Tuesday, January 31, 2006

best-laid plans



Excerpt from the Book Austerlitz by W.G. Sebald
http://www.randomhouse.com/boldtype/1201/sebald/excerpt.html


Austerlitz launched into a discourse of over two hours on the way in which, during the nineteenth century, the vision of model towns for workers entertained by philanthropic entrepreneurs had inadvertently changed into the practice of accommodating them in barracks just as our best-laid plans, said Austerlitz, as I still remember, always turn into the exact opposite when they are put into practice.

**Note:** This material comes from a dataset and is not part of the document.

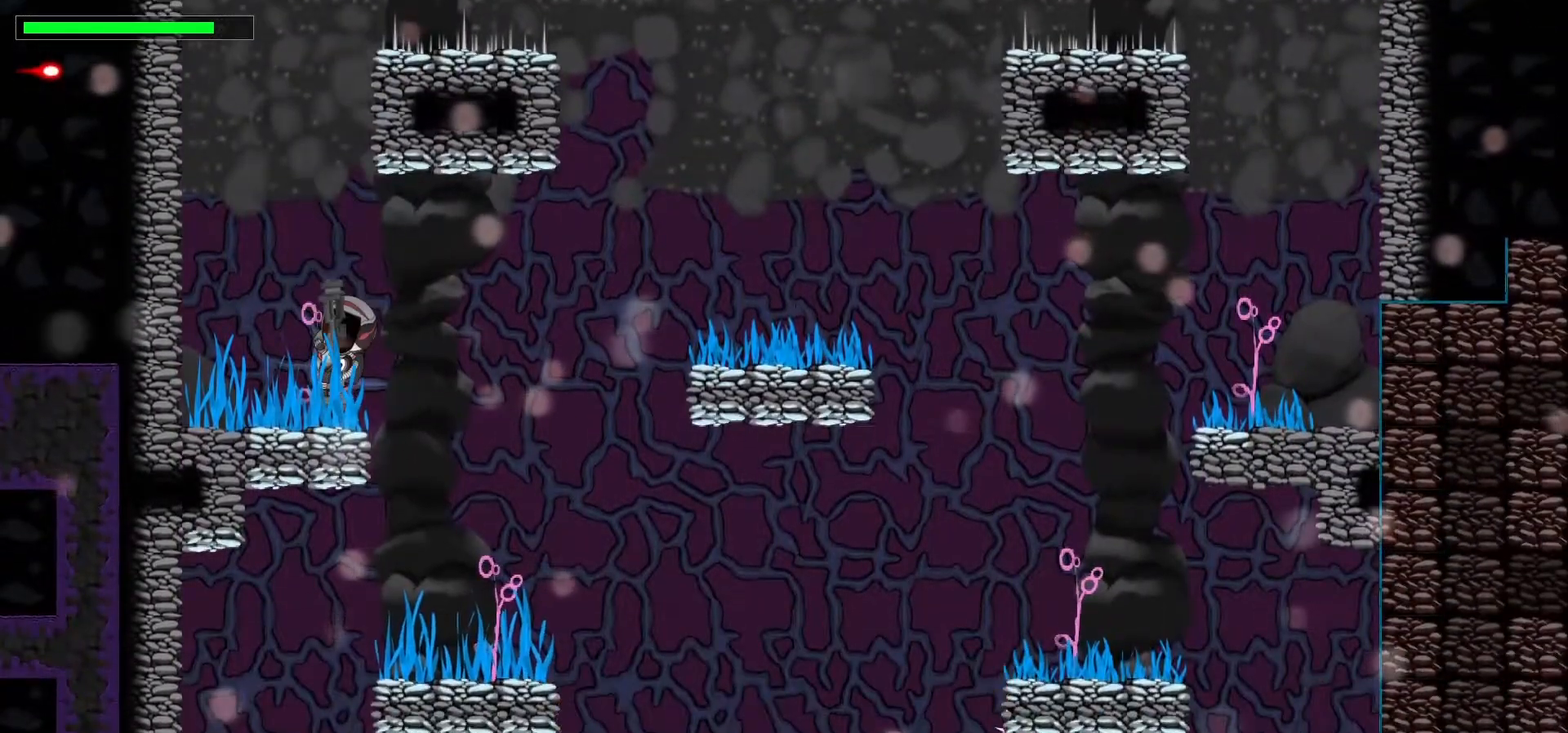
{"keys": ["up"], "events": []}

It was several months after this meeting in Liege that I came upon Austerlitz, again entirely by chance, on the old Gallows Hill in Brussels, on the steps of the Palace of justice which, as he immediately told me, is the largest accumulation of stone blocks anywhere in Europe. The building of this singular architectural monstrosity, on which Austerlitz was planning to write a study at the time, began in the 1880s at the urging of the bourgeoisie of Brussels, over-hastily and before the details of the grandiose scheme submitted by a certain Joseph Poelaert had been properly worked out, as a result of which, said Austerlitz, this huge pile of over seven hundred thousand cubic meters contains corridors and stairways leading nowhere, and doorless rooms and halls where no one would ever set foot, empty spaces surrounded by walls and representing the innermost secret of all sanctioned authority.